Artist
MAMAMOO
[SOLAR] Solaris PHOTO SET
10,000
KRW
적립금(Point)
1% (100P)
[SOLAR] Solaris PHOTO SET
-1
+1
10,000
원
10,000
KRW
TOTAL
- - - - -
**What you will do:**
Reproduce the listing in full, substituting "PHOTO BOOK" for every occurrence of "PHOTO SET" and leaving all other text unchanged.

**Result:**
Artist
MAMAMOO
[SOLAR] Solaris PHOTO BOOK
10,000
KRW
적립금(Point)
1% (100P)
[SOLAR] Solaris PHOTO BOOK
-1
+1
10,000
원
10,000
KRW
TOTAL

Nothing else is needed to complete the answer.